In the 1616 Folio of Ben Jonson’s Workes, published seven years before the more famous Folio of Shakespeare, Jonson adds to his flamboyant title-page a Latin motto:
Neque me ut miretur turba, laboro;
Contentus paucis lectoribus –
Adapted from the Latin poet Horace, this motto claims that Jonson doesn’t ‘work to be gaped at by the mob, but am happy with a few readers.’ The latest venture by the eminent Shakespearean scholar Stanley Wells, newly published by Penguin Books under the title Shakespeare and Co., is certainly not restricted to enjoyment by a few erudite readers.
Wells has written an exciting and adventurous book which clearly examines the nature and times of his favourite writer. This wonderfully readable book explores not just the life and writings of the nation’s ‘Bard’, but uncovers the many and diverse playwrights who were contemporaries and near-contemporaries to the Stratford lad, and who influenced or were influenced by his writings – as Wells defines them, ‘the other players in [Shakespeare’s] story’.
Wells presents in an easily-understood style a glorious evocation of the ‘collaborative’ nature of early modern drama. Calling upon over a century of historical and literary research, he translates the stuff of cold historical fact and conjecture into a ready narrative. In so doing, Wells presents us with characters which, for many theatregoers of today, would be names lost in the obscurity of time. When Shakespeare was writing, these same names – Christopher Marlowe, Thomas Dekker, Thomas Middleton, John Fletcher, John Webster – would attract their audiences at the numerous playhouses dotted around London and its suburbs.
These were glamorous, radical individuals, who fought duels, fought in wars, and fought each other for the love of women, men and boys, whilst at the same time writing topical, occasionally notorious, and immensely popular drama.
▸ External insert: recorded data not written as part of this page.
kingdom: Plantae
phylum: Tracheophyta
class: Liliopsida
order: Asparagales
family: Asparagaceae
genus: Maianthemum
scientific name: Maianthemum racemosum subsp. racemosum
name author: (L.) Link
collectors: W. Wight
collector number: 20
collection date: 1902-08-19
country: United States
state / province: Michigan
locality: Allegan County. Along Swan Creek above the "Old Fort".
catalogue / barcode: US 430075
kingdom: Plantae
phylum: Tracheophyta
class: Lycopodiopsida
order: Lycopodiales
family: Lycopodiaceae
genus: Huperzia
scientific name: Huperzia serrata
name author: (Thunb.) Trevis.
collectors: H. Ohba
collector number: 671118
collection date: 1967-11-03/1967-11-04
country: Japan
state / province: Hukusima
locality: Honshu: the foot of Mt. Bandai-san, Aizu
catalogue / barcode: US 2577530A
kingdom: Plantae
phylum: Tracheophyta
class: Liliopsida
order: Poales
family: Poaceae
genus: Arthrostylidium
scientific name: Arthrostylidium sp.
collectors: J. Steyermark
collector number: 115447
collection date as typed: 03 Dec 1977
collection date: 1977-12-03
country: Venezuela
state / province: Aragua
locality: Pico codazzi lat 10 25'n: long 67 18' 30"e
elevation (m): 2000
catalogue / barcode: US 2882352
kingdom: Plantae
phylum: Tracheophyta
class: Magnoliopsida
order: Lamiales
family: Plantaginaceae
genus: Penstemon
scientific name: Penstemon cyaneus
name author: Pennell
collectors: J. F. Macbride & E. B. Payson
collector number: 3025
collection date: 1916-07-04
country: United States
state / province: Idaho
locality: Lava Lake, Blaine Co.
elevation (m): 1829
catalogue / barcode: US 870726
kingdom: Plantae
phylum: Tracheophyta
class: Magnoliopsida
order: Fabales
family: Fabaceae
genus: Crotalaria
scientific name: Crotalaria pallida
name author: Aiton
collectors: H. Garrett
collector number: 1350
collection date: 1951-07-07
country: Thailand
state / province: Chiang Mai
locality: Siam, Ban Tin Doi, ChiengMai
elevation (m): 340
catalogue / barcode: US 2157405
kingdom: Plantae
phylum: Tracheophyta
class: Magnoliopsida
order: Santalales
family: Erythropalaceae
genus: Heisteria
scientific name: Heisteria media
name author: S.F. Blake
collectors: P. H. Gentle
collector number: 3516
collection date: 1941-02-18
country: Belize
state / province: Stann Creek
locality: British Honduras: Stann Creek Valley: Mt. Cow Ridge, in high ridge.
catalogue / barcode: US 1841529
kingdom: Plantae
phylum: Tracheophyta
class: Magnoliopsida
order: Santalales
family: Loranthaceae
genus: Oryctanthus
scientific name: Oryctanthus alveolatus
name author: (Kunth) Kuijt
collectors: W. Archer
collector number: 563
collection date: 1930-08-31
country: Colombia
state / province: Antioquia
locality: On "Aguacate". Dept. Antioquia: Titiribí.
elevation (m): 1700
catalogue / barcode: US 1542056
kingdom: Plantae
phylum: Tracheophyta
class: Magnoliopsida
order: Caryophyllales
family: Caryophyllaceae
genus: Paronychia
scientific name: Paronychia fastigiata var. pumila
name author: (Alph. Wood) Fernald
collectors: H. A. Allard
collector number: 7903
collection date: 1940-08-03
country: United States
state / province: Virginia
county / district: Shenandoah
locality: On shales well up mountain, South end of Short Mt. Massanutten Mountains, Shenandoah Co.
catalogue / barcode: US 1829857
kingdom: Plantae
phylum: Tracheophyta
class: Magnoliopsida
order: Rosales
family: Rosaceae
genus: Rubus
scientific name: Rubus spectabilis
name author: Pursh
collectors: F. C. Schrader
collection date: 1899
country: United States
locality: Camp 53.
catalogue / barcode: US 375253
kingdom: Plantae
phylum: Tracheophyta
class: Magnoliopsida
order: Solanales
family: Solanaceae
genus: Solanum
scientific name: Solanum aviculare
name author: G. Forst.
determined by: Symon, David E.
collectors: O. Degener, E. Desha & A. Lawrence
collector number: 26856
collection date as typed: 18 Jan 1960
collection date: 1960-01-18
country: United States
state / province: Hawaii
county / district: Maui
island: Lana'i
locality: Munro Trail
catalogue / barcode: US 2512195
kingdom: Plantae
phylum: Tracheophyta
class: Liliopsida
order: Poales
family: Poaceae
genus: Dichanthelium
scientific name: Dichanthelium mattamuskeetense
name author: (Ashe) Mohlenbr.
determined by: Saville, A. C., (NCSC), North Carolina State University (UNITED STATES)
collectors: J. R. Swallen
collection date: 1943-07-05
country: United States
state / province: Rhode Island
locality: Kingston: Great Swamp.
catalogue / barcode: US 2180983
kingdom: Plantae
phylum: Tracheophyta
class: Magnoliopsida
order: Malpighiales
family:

Wells brings these playwrights’ lives to life and in the process adds so much to our appreciation of the author’s obvious hero, William Shakespeare.
Time and again, we are presented with textual echoes from Shakespeare, or even times when Shakespeare has blatantly copied someone else’s style or content. Time and again, the fascinating and troubling history of the time inevitably filters through into the writing of drama. These were people at the cutting edge of the nation’s cultural history.
In recent years, companies such as the RSC at Stratford and the Globe in London have revived these obscure playwrights. We have marvelled at Jonson’s Sejanus, guffawed at George Chapman, Ben Jonson and John Marston’s Eastward Ho!, or sat back in amazement at John Webster’s Duchess of Malfi. With Wells’s excellent narrative flair, we are led easily and concisely through the history of these and other late Elizabethan and early Jacobean plays, understanding how they fit into our own national heritage with no less importance than the great writings of Shakespeare.
With all the rhetorical skill which this eminent academic can muster, this book will please both lay reader and scholar alike. The most up-to-date opinions on sources and collaborations, combined with illuminating examples of primary textual material, aid our understanding and further our understanding and awareness of an age lost in the mists of time.
Having read Shakespeare and Co., I feel as though I have been mixing in the smelly realms of the South London playhouses, being jostled by pickpockets and ladies of ill repute, watching expensively-clad gallants strut about on stage, vying for the audiences’ attention with the equally well-clad actors. I have tasted the beer and choked on the stench of the nearby bear-baiting arenas. I have settled in a water ferry, shouted ‘northward ho!’ back home across the Thames. I have listened to the crackle of thatch as a fire catches hold at the Globe, as women and children run screaming and as drunken louts fling their beer-bottles into the flames. I have watched a beautiful boy pretending to be a beautiful girl pretending to be a beautiful boy. All this and more is brought to life in the pages of Shakespeare and Co. Utterly enchanting.